■ **WHAT YOU SHOULD DO**
Please set out each line below exactly as it stands, without the images.

■ **DATA FOR REVIEW**
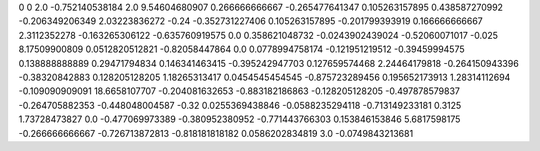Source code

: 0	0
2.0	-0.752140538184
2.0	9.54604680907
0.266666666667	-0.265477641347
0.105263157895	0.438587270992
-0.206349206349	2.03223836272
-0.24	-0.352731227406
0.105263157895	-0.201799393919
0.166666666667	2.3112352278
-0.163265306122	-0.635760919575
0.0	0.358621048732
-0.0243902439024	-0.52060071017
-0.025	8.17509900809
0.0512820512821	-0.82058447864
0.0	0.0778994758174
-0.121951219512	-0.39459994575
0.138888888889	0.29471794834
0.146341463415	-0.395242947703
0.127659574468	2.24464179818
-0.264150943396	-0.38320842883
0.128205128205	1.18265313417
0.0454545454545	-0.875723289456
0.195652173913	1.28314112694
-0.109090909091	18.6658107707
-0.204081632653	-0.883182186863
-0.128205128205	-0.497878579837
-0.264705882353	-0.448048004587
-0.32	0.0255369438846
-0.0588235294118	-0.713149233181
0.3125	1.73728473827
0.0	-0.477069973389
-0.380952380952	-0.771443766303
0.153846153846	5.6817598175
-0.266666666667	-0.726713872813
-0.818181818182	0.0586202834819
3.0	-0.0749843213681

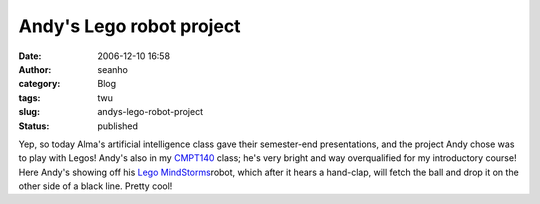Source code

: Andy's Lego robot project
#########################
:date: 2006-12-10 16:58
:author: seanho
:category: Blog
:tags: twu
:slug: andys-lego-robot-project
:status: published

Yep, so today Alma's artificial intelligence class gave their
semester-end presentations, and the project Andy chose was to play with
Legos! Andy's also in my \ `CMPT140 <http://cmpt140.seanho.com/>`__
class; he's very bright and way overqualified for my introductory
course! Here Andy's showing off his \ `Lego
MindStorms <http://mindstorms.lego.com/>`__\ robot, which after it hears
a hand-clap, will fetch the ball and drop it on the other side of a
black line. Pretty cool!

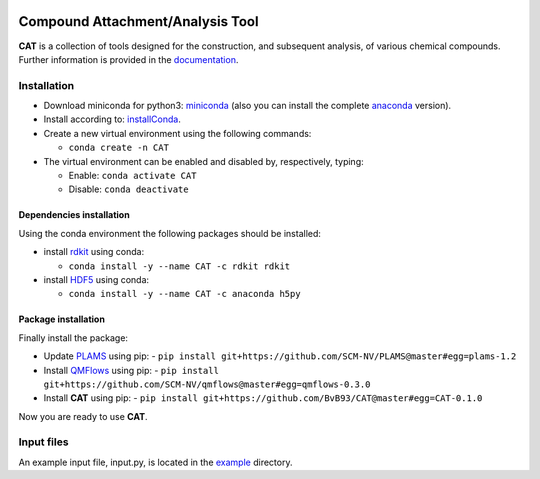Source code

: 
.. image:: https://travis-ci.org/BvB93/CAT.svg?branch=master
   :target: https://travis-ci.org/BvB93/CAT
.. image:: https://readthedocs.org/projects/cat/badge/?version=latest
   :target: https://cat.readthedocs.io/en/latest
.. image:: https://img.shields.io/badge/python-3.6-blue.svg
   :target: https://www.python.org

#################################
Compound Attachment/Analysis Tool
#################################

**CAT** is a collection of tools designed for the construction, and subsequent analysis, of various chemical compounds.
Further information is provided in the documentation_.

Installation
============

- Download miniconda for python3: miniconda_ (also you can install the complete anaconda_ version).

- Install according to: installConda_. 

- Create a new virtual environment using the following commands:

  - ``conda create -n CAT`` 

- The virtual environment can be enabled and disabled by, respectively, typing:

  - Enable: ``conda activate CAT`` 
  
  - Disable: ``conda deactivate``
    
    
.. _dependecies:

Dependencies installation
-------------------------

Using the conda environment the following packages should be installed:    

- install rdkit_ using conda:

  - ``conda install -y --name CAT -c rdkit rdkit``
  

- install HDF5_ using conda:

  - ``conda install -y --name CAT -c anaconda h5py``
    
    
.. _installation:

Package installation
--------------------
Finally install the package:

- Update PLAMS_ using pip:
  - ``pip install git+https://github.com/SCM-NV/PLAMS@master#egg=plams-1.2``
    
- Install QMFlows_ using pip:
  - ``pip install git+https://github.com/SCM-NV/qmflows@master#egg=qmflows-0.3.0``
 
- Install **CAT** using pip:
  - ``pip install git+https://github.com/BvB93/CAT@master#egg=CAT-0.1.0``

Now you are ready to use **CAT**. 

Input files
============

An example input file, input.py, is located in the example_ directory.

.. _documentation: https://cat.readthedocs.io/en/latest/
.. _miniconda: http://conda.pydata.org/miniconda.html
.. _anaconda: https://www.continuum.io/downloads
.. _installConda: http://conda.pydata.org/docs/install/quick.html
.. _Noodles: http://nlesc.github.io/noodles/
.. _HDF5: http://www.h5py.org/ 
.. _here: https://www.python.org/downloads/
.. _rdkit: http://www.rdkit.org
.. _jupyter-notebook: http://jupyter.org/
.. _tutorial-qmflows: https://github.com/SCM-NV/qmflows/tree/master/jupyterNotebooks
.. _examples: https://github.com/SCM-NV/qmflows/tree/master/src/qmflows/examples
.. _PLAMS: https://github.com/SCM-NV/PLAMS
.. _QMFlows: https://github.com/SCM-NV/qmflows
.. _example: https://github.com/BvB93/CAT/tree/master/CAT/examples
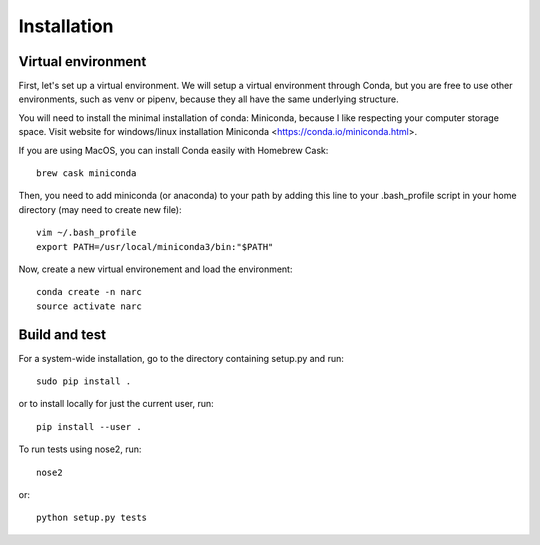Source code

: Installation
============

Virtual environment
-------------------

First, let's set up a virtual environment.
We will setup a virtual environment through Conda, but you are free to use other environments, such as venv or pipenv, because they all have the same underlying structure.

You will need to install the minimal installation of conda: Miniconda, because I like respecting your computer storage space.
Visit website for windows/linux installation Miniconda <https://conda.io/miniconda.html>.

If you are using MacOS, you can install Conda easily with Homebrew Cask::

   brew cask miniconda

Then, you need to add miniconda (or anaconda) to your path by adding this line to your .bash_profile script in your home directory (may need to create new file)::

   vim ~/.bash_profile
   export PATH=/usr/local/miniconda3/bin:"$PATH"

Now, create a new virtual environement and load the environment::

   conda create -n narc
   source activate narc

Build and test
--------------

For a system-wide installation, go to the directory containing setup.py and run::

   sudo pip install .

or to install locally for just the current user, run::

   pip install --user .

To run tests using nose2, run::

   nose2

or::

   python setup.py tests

■ **THE COMPLETED TASK**
Source code

: 0	0
2.0	-0.752140538184
2.0	9.54604680907
0.266666666667	-0.265477641347
0.105263157895	0.438587270992
-0.206349206349	2.03223836272
-0.24	-0.352731227406
0.105263157895	-0.201799393919
0.166666666667	2.3112352278
-0.163265306122	-0.635760919575
0.0	0.358621048732
-0.0243902439024	-0.52060071017
-0.025	8.17509900809
0.0512820512821	-0.82058447864
0.0	0.0778994758174
-0.121951219512	-0.39459994575
0.138888888889	0.29471794834
0.146341463415	-0.395242947703
0.127659574468	2.24464179818
-0.264150943396	-0.38320842883
0.128205128205	1.18265313417
0.0454545454545	-0.875723289456
0.195652173913	1.28314112694
-0.109090909091	18.6658107707
-0.204081632653	-0.883182186863
-0.128205128205	-0.497878579837
-0.264705882353	-0.448048004587
-0.32	0.0255369438846
-0.0588235294118	-0.713149233181
0.3125	1.73728473827
0.0	-0.477069973389
-0.380952380952	-0.771443766303
0.153846153846	5.6817598175
-0.266666666667	-0.726713872813
-0.818181818182	0.0586202834819
3.0	-0.0749843213681

Source code

: Andy's Lego robot project
#########################
:date: 2006-12-10 16:58
:author: seanho
:category: Blog
:tags: twu
:slug: andys-lego-robot-project
:status: published

Yep, so today Alma's artificial intelligence class gave their
semester-end presentations, and the project Andy chose was to play with
Legos! Andy's also in my \ `CMPT140 <http://cmpt140.seanho.com/>`__
class; he's very bright and way overqualified for my introductory
course! Here Andy's showing off his \ `Lego
MindStorms <http://mindstorms.lego.com/>`__\ robot, which after it hears
a hand-clap, will fetch the ball and drop it on the other side of a
black line. Pretty cool!

Source code

: 
.. image:: https://travis-ci.org/BvB93/CAT.svg?branch=master
   :target: https://travis-ci.org/BvB93/CAT
.. image:: https://readthedocs.org/projects/cat/badge/?version=latest
   :target: https://cat.readthedocs.io/en/latest
.. image:: https://img.shields.io/badge/python-3.6-blue.svg
   :target: https://www.python.org

#################################
Compound Attachment/Analysis Tool
#################################

**CAT** is a collection of tools designed for the construction, and subsequent analysis, of various chemical compounds.
Further information is provided in the documentation_.

Installation
============

- Download miniconda for python3: miniconda_ (also you can install the complete anaconda_ version).

- Install according to: installConda_. 

- Create a new virtual environment using the following commands:

  - ``conda create -n CAT`` 

- The virtual environment can be enabled and disabled by, respectively, typing:

  - Enable: ``conda activate CAT`` 
  
  - Disable: ``conda deactivate``
    
    
.. _dependecies:

Dependencies installation
-------------------------

Using the conda environment the following packages should be installed:    

- install rdkit_ using conda:

  - ``conda install -y --name CAT -c rdkit rdkit``
  

- install HDF5_ using conda:

  - ``conda install -y --name CAT -c anaconda h5py``
    
    
.. _installation:

Package installation
--------------------
Finally install the package:

- Update PLAMS_ using pip:
  - ``pip install git+https://github.com/SCM-NV/PLAMS@master#egg=plams-1.2``
    
- Install QMFlows_ using pip:
  - ``pip install git+https://github.com/SCM-NV/qmflows@master#egg=qmflows-0.3.0``
 
- Install **CAT** using pip:
  - ``pip install git+https://github.com/BvB93/CAT@master#egg=CAT-0.1.0``

Now you are ready to use **CAT**. 

Input files
============

An example input file, input.py, is located in the example_ directory.

.. _documentation: https://cat.readthedocs.io/en/latest/
.. _miniconda: http://conda.pydata.org/miniconda.html
.. _anaconda: https://www.continuum.io/downloads
.. _installConda: http://conda.pydata.org/docs/install/quick.html
.. _Noodles: http://nlesc.github.io/noodles/
.. _HDF5: http://www.h5py.org/ 
.. _here: https://www.python.org/downloads/
.. _rdkit: http://www.rdkit.org
.. _jupyter-notebook: http://jupyter.org/
.. _tutorial-qmflows: https://github.com/SCM-NV/qmflows/tree/master/jupyterNotebooks
.. _examples: https://github.com/SCM-NV/qmflows/tree/master/src/qmflows/examples
.. _PLAMS: https://github.com/SCM-NV/PLAMS
.. _QMFlows: https://github.com/SCM-NV/qmflows
.. _example: https://github.com/BvB93/CAT/tree/master/CAT/examples
Source code

: Installation
============

Virtual environment
-------------------

First, let's set up a virtual environment.
We will setup a virtual environment through Conda, but you are free to use other environments, such as venv or pipenv, because they all have the same underlying structure.

You will need to install the minimal installation of conda: Miniconda, because I like respecting your computer storage space.
Visit website for windows/linux installation Miniconda <https://conda.io/miniconda.html>.

If you are using MacOS, you can install Conda easily with Homebrew Cask::

   brew cask miniconda

Then, you need to add miniconda (or anaconda) to your path by adding this line to your .bash_profile script in your home directory (may need to create new file)::

   vim ~/.bash_profile
   export PATH=/usr/local/miniconda3/bin:"$PATH"

Now, create a new virtual environement and load the environment::

   conda create -n narc
   source activate narc

Build and test
--------------

For a system-wide installation, go to the directory containing setup.py and run::

   sudo pip install .

or to install locally for just the current user, run::

   pip install --user .

To run tests using nose2, run::

   nose2

or::

   python setup.py tests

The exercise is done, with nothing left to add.